L'inhalation de ces substances provoque rapidement des irritations oculaires, des maux de gorge ou une gêne respiratoire marquée. De plus, cette agression répétée fragilise les muqueuses et favorise l'apparition d'infections respiratoires.
Malades chroniques : quand devez-vous consulter un médecin ?
Les enfants, les femmes enceintes et les personnes âgées figurent parmi les profils les plus vulnérables face à ces pics de pollution exceptionnels. En ce mois de juillet 2026, le ministère de la Santé alerte plus particulièrement les individus souffrant de maladies respiratoires, comme l’asthme ou la broncho-pneumopathie chronique obstructive (BPCO), mais aussi celles et ceux qui souffrent de maladies cardiovasculaires ou de troubles immunologiques. Les patients touchés par une BPCO par exemple ressentent souvent une majoration brutale de leur essoufflement.
Les autorités sanitaires recommandent de consulter immédiatement un médecin généraliste, ou de composer le 15 en cas de détresse intense, dès l'apparition de nouveaux symptômes ou l'aggravation de troubles habituels.

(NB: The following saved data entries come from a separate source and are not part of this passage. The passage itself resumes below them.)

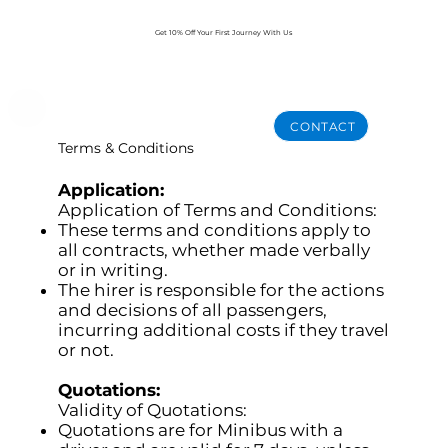
Get 10% Off Your First Journey With Us
BOOK NOW
CONTACT
Terms & Conditions
Application:
Application of Terms and Conditions:
These terms and conditions apply to
all contracts, whether made verbally
or in writing.
The hirer is responsible for the actions
and decisions of all passengers,
incurring additional costs if they travel
or not.
Quotations:
Validity of Quotations:
Quotations are for Minibus with a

Par ailleurs, les études soulignent que ces périodes d'exposition prolongée augmentent l'anxiété et pourraient impacter le poids de naissance chez la femme enceinte.

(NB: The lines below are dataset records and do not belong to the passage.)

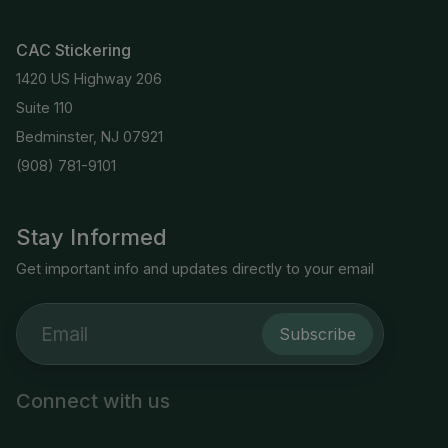
CAC Stickering
1420 US Highway 206
Suite 110
Bedminster, NJ 07921
(908) 781-9101
Stay Informed
Get important info and updates directly to your email
Subscribe
Connect with us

Quels sont les bons réflexes pour se protéger à domicile ?
Si vous résidez à proximité d'un foyer, le mieux est de rester confiné (en l’absence évidemment d’autres recommandations qui vous seraient directement envoyées par les autorités locales). Gardez les portes, les fenêtres et les volets fermés. À l'intérieur, coupez la ventilation mécanique contrôlée (VMC), obstruez les entrées d'air et fermez les trappes de cheminée. Ne dégradez pas davantage l'atmosphère de votre foyer : évitez d'allumer des bougies, de l'encens et de fumer.
Les sorties et les activités sportives intenses sont à proscrire, surtout en extérieur. Enfin, si vous devez absolument prendre la route, activez systématiquement le recyclage de l'air dans l'habitacle de votre véhicule. Ce simple bouton permet de bloquer plus de 80 % des particules fines provenant de l'extérieur.
Masques de protection : est-ce une bonne idée en cas d’incendie ?
Porter un masque pour se protéger est-il une bonne idée ? Les masques chirurgicaux ou en tissu utilisés durant l'épidémie de Covid-19 n’ont aucun effet protecteur face aux microparticules de bois brûlé. Seuls les modèles de type FFP2 ou FFP3 offrent une véritable barrière filtrante, bien qu'ils restent inefficaces contre les gaz toxiques.
A défaut, l'application d'un linge humide sur le nez et la bouche constitue une solution de secours temporaire. Cependant, le ministère de la Santé rappelle une règle stricte : le port d'une protection faciale ne doit jamais retarder une évacuation ou une mise à l'abri ordonnée par les secours.